Only the lines below from the one containing "CFR-2018-title29-vol4.Pt. 1650" to the one containing "An employee who" should be repeated, both included and unchanged.

===== PROVIDED RECORDS =====

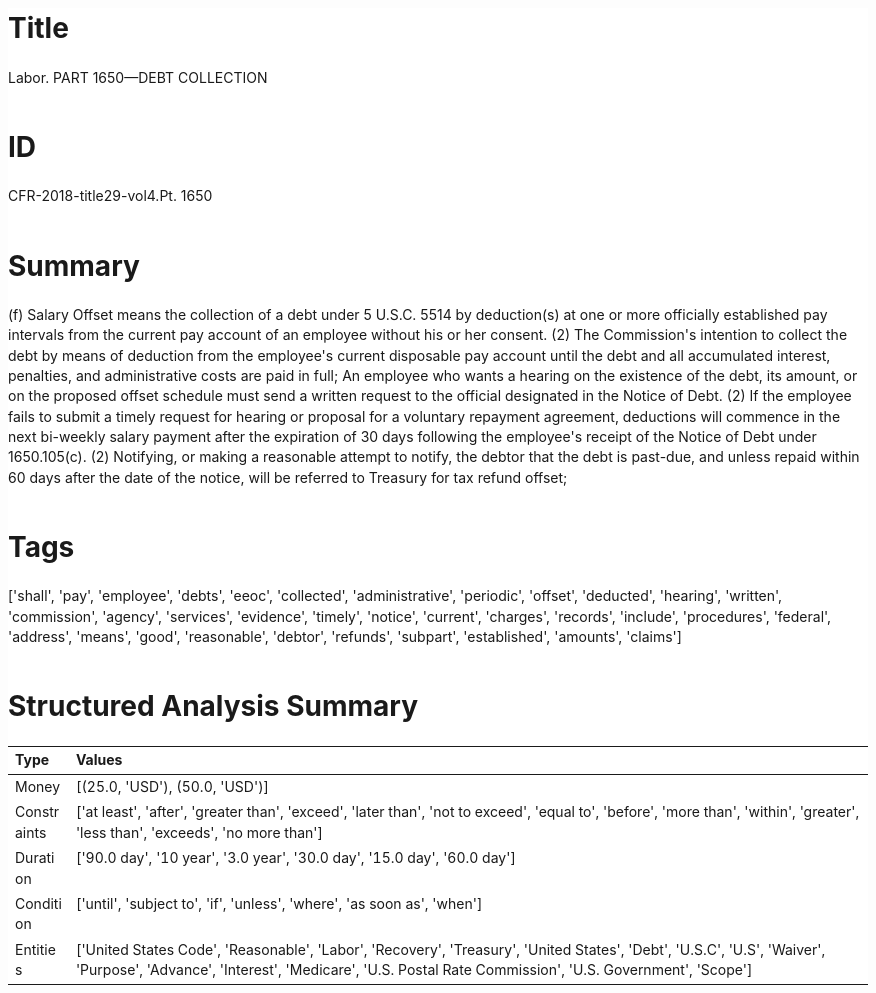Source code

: # Title

 Labor. PART 1650—DEBT COLLECTION


# ID

 CFR-2018-title29-vol4.Pt. 1650


# Summary

(f) Salary Offset means the collection of a debt under 5 U.S.C. 5514 by deduction(s) at one or more officially established pay intervals from the current pay account of an employee without his or her consent.
(2) The Commission's intention to collect the debt by means of deduction from the employee's current disposable pay account until the debt and all accumulated interest, penalties, and administrative costs are paid in full;
An employee who wants a hearing on the existence of the debt, its amount, or on the proposed offset schedule must send a written request to the official designated in the Notice of Debt.
(2) If the employee fails to submit a timely request for hearing or proposal for a voluntary repayment agreement, deductions will commence in the next bi-weekly salary payment after the expiration of 30 days following the employee's receipt of the Notice of Debt under 1650.105(c).
(2) Notifying, or making a reasonable attempt to notify, the debtor that the debt is past-due, and unless repaid within 60 days after the date of the notice, will be referred to Treasury for tax refund offset;


# Tags

['shall', 'pay', 'employee', 'debts', 'eeoc', 'collected', 'administrative', 'periodic', 'offset', 'deducted', 'hearing', 'written', 'commission', 'agency', 'services', 'evidence', 'timely', 'notice', 'current', 'charges', 'records', 'include', 'procedures', 'federal', 'address', 'means', 'good', 'reasonable', 'debtor', 'refunds', 'subpart', 'established', 'amounts', 'claims']


# Structured Analysis Summary

| Type        | Values                                                                                                                                                                                                                            |
|:------------|:----------------------------------------------------------------------------------------------------------------------------------------------------------------------------------------------------------------------------------|
| Money       | [(25.0, 'USD'), (50.0, 'USD')]                                                                                                                                                                                                    |
| Constraints | ['at least', 'after', 'greater than', 'exceed', 'later than', 'not to exceed', 'equal to', 'before', 'more than', 'within', 'greater', 'less than', 'exceeds', 'no more than']                                                    |
| Duration    | ['90.0 day', '10 year', '3.0 year', '30.0 day', '15.0 day', '60.0 day']                                                                                                                                                           |
| Condition   | ['until', 'subject to', 'if', 'unless', 'where', 'as soon as', 'when']                                                                                                                                                            |
| Entities    | ['United States Code', 'Reasonable', 'Labor', 'Recovery', 'Treasury', 'United States', 'Debt', 'U.S.C', 'U.S', 'Waiver', 'Purpose', 'Advance', 'Interest', 'Medicare', 'U.S. Postal Rate Commission', 'U.S. Government', 'Scope'] |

=====

FINISHED EXERCISE:
 CFR-2018-title29-vol4.Pt. 1650


# Summary

(f) Salary Offset means the collection of a debt under 5 U.S.C. 5514 by deduction(s) at one or more officially established pay intervals from the current pay account of an employee without his or her consent.
(2) The Commission's intention to collect the debt by means of deduction from the employee's current disposable pay account until the debt and all accumulated interest, penalties, and administrative costs are paid in full;
An employee who wants a hearing on the existence of the debt, its amount, or on the proposed offset schedule must send a written request to the official designated in the Notice of Debt.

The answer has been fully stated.